#### Fragmento de texto:

====

Sin embargo, a Charles McGlashan le costaba trabajo no buscar la fama y la controversia. En una ocasión viajó como reportero a Utah para darle seguimiento a las pistas sobre la muy polémica masacre mormona de Mountain Meadows en 1857. Dos décadas después conoció a James F. Breen, sobreviviente del Grupo Donner, encuentro que lo encaminó a una búsqueda obsesiva y permanente de la historia de una tragedia que muchas otras personas de la región consideraban era mejor olvidar. A McGlashan le intrigaba en particular el villano del grupo, Lewis Keseberg, quien presuntamente aceleró la muerte de los otros miembros. ¿Era un hombre tan malvado como mucha gente creía? McGlashan rastreó a Keseberg hasta Sacramento, lo entrevistó y se convenció de su inocencia.

También asumió la responsabilidad de localizar las cabañas podridas de las familias del Grupo Donner. A los treinta y un años escribió History of the Donner Party, una obra acreditada, basada en las veintenas de entrevistas que realizó a los sobrevivientes, y que hasta la fecha sigue publicándose. En las décadas siguientes se hizo cargo del enorme y finalmente exitoso esfuerzo por construir un gran monumento para las víctimas Donner en el lugar donde estuvo una de las cabañas. Quizá otros veían la tragedia como una historia de horror que no le otorgaba ningún mérito a la región de Sierra Nevada, pero para McGlashan fue un suceso importante a nivel personal. En su opinión, la recuperación de los tristes sucesos de los migrantes para la memoria contemporánea, les daría distinción a sí mismo y a su familia, y por eso se apropió de lo que pasó ese funesto invierno. De hecho llegó a considerar que su investigación de lo sucedido al Grupo Donner no era solamente una interpretación novedosa de un desastre humano, sino la prueba de su propio valor y capacidad de logro. Los descendientes de McGlashan aceptaron su punto de vista. El mérito de la familia quedó vinculado a los horripilantes hechos de la catástrofe humana que tuvo lugar tan cerca de su propiedad. Los McGlashan se aseguraron de que el Grupo Donner no fuera olvidado jamás y, a cambio, el Grupo se convirtió en un elemento fundamental de la identidad de la familia. Era una dependencia peculiar y simbiótica. Este proyecto tan desgastante, sin embargo, le pasó la factura a la familia de McGlashan. A Nona, su esposa, le desagradaban sus frecuentes ausencias y el apego que le tenía a su trabajo, el cual lo tornaba distante y nervioso incluso cuando estaba en casa. El patriarca se iba de paseo a las cabañas de los Donner con el menor pretexto y disfrutaba sentarse entre los cimientos en ruinas y los tocones de los árboles, al mismo tiempo que imaginaba aquel macabro invierno de décadas atrás. Se dio a la tarea de recolectar astillas de los troncos de las cabañas y encapsularlas en botellines para luego venderlas por un dólar y así financiar el monumento a los Donner. Cuando McGlashan se ausentaba de las comidas que Nona preparaba para la familia «su plato vacío crecía frente a los ojos de mi madre hasta llenar toda la mesa», escribió una de las hijas del matrimonio. «Si realmente quieren saber la verdad —diría Nona tiempo después—, yo fui quien más sufrió del Grupo Donner».

====

#### Requisitos del ejercicio:
Indica, por favor, a qué edad escribió McGlashan History of the Donner Party, según el fragmento sobre McGlashan.

====

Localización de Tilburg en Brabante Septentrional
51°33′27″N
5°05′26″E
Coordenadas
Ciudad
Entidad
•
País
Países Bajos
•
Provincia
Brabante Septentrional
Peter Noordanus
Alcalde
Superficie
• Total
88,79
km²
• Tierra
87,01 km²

====

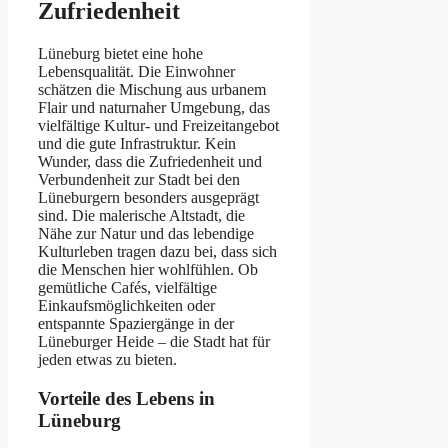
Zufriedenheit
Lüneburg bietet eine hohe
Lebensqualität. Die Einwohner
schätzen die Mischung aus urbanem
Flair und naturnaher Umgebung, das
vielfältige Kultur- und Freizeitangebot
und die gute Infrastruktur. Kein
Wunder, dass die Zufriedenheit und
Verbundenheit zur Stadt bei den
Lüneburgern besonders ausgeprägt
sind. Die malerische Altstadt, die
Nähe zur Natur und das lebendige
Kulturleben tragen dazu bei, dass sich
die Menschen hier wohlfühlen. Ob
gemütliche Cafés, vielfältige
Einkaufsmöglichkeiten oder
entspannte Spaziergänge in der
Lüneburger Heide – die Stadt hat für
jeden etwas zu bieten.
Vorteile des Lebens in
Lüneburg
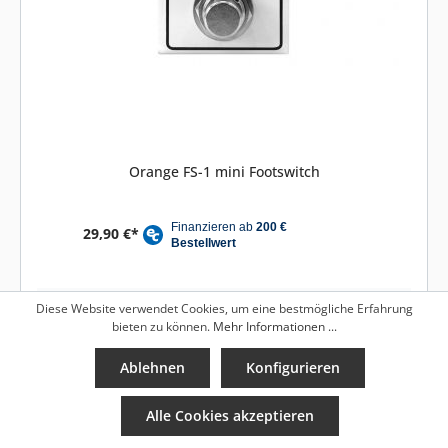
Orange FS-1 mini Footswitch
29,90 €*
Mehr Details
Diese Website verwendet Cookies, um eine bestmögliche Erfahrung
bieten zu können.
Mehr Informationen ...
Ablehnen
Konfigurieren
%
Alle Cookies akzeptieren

====

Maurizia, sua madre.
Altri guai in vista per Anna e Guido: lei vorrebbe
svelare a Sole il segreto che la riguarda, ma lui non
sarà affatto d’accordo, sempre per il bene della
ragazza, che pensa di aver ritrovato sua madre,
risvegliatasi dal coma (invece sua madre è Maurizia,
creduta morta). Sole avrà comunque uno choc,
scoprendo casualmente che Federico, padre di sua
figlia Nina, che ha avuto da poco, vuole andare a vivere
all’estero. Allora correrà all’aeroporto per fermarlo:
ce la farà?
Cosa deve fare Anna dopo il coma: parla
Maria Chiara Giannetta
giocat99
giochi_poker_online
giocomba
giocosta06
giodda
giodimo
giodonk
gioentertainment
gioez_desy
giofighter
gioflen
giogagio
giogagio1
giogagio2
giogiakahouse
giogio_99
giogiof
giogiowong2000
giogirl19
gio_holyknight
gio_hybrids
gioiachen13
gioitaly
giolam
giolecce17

====

#### Respuesta:
A los treinta y un años.